The Republican former San Joauqin Valley congressional Representative has filed, and lost out in numerous lawsuits aimed at businesses, media outlets, and anonymous Twitter accounts he claimed defamed him.
Nunes did get one favorable court decision recently.
Thursday’s denial comes in one of two separate lawsuits filed against Mair (and others) in Virginia.
In the present case, Nunes sued Mair and McClatchy, a since-bankrupt media conglomerate, over a Fresno Bee story titled: “A yacht, cocaine, prostitutes: Winery partly owned by Nunes sued after fundraising event.” The story, written by Mackenzie Mays, focused on a server’s lawsuit against a winery. The story relayed the server’s discomfort during the alleged sex-and-drug-fueled cruise and noted that Nunes owned an interest in the business. Nunes removed McClatchy from the lawsuit after the company’s bankruptcy proceedings began.
The specific claim against Mair stems from her response to a Nunes tweet in June 2018 where she wrote: “To be fair, I think the @fresnobee writing up your investment in a winery that allegedly used underage hookers to solicit investment –an allegation you’ve known about for years, during which you’ve stayed invested in it, I might add — did surprise you.”
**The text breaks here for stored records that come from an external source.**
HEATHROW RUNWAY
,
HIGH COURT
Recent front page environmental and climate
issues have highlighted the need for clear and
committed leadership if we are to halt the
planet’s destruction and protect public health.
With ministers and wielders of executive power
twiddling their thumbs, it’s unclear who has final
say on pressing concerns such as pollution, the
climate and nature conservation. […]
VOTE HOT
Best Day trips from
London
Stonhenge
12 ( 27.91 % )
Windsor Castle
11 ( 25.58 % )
In September 2021, Albemarle County Circuit Court Judge Claude V. Worrell Jr. dismissed the lawsuit against Mair. His opinion said Nunes failed to describe the words allegedly used to defame him, that Mair’s statements were not defamatory and “the facts alleged fail to support a reasonable inference that Mair made any of the alleged statements with the requisite intent of actual malice.”
Thursday’s terse order from the Old Dominion’s highest state court leaves that lower court ruling undisturbed.
“I hope that this judgment will dissuade other government and political figures from attempting to use litigation as a cudgel to stifle free speech,” Mair continued. “This lawsuit did not succeed in silencing me, and nor should lawsuits like it be allowed to silence other Americans exercising their God-given rights to free speech especially where they do so in an effort to hold their government accountable.”
In the second, and perhaps more famous lawsuit against Mair, Nunes sued the strategist, her LLC and two anonymous Twitter accounts that parodied a cow he might have owned and his mother.
“While I admit to being less interesting than a fake, anonymous barnyard animal on Twitter, this case should nonetheless be firmly recorded in the history books as an instance of where our democratic republic safeguarded essential civil liberties and stood strong for freedom,” Mair’s statement concluded. “I hope that it will always do so, for the benefit of all Americans.”